Updated

Intelligence agencies have received "credible reports" that terrorists are planning to strike in Pakistan on or around the anniversary of the Sept. 11 terror attacks in New York and Washington, a top police official said Wednesday.

Maj. Gen. Salahuddin Satti, chief of the paramilitary Pakistani Rangers, said potential targets include both foreign and domestic organizations throughout the country, including foreign missions, police and military installations and churches.

"We have credible reports that terrorists may strike again to convey their message on and around Sept. 11," Satti said during a news conference at the Rangers' headquarters in the southern port city of Karachi. "Our intelligence and security agencies are on alert."

Satti said that for security reasons he would not reveal specific information that intelligence agencies had received about possible targets.

"Comprehensive security plans have been chalked out ... and we are prepared to check any sabotage attempt," he said.

Islamic militants opposed to President Gen. Pervez Musharraf's support for the U.S.-led war on terrorism have waged numerous attacks on foreigners and Christians in Pakistan following the Sept. 11 attacks.
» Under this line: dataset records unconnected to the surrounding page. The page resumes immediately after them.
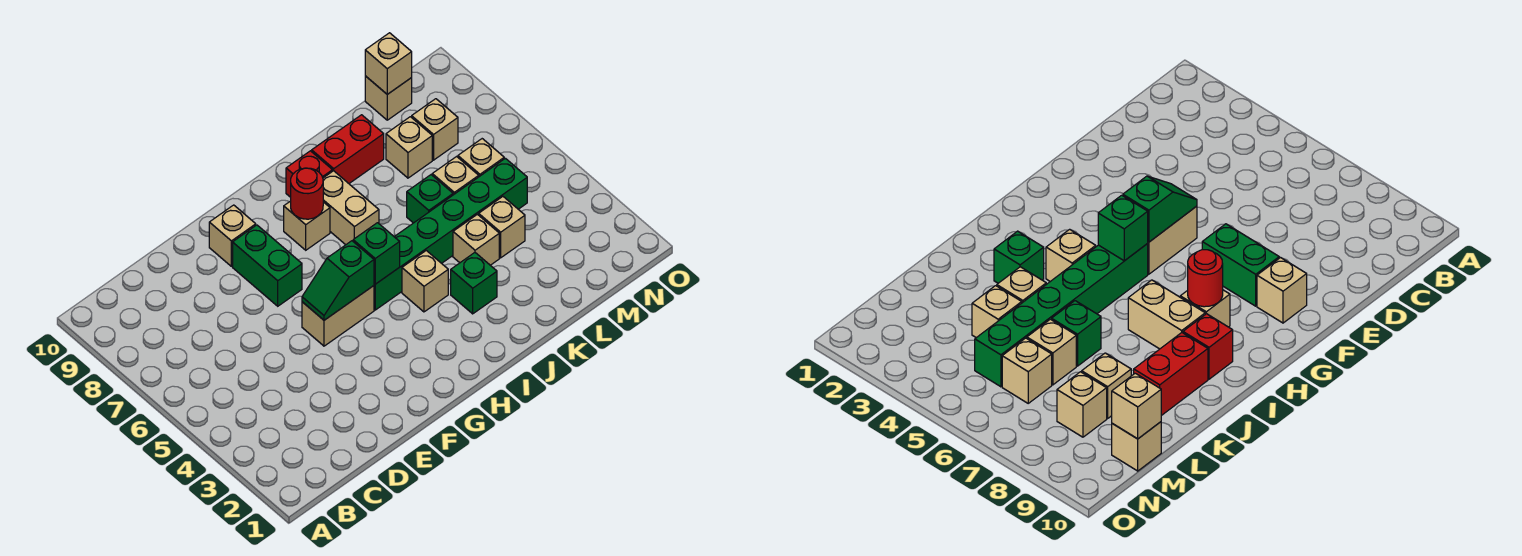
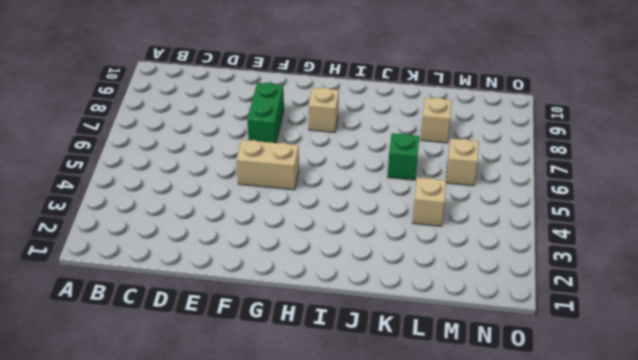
none -> tan brick F9 level 1
none -> green brick H5:M5 level 1
none -> tan brick I4 level 1

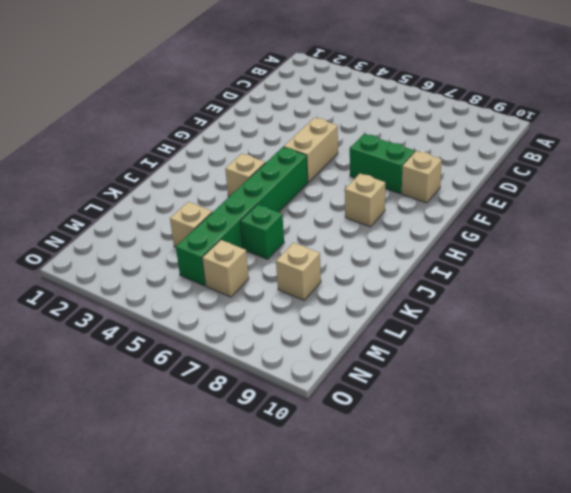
none -> tan brick I7:I8 level 1
none -> red brick I9 level 1
none -> green brick J3 level 1

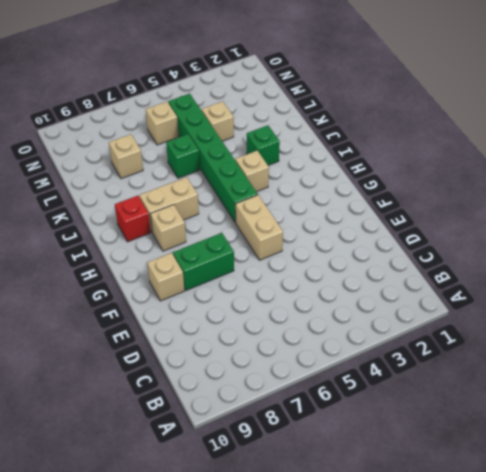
none -> red brick J9:K9 level 1
none -> tan brick K4 level 1
none -> tan brick L6 level 1

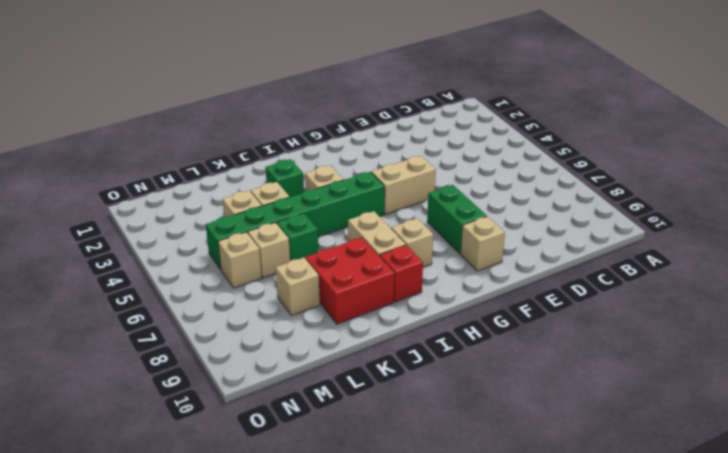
red brick J8:K9 level 1 -> red brick J9:K9 level 1
none -> tan brick M8 level 1
none -> tan brick M10 level 1
none -> green slope F5:G5 level 2 top G

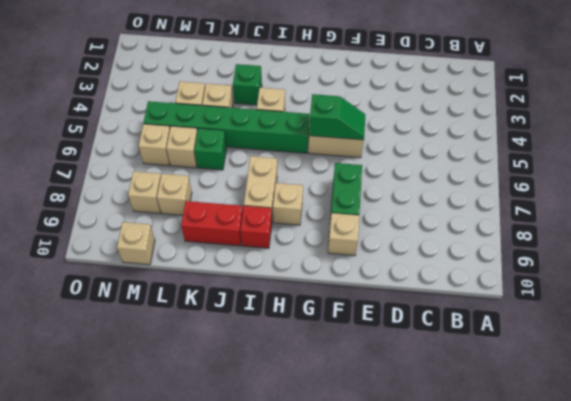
none -> green brick H5 level 2
none -> red round brick H8 level 2
none -> tan brick M10 level 2

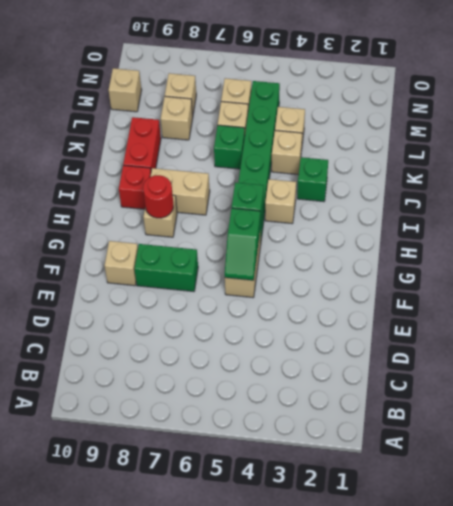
none -> tan brick M10 level 2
Wall Street Journal reporter Daniel Pearl was kidnapped and murdered in Karachi in January, a suicide bomber in Karachi killed 11 French engineers in May and a car-bomb outside the U.S. Consulate here in June killed 12 Pakistanis.

Earlier this month, militants attacked a Christian school and a Christian hospital near Islamabad, killing 11, including one of the attackers.

The militants also attacked a church in Islamabad's heavily guarded diplomatic quarter in March, killing five people, including an American woman and her teenage daughter.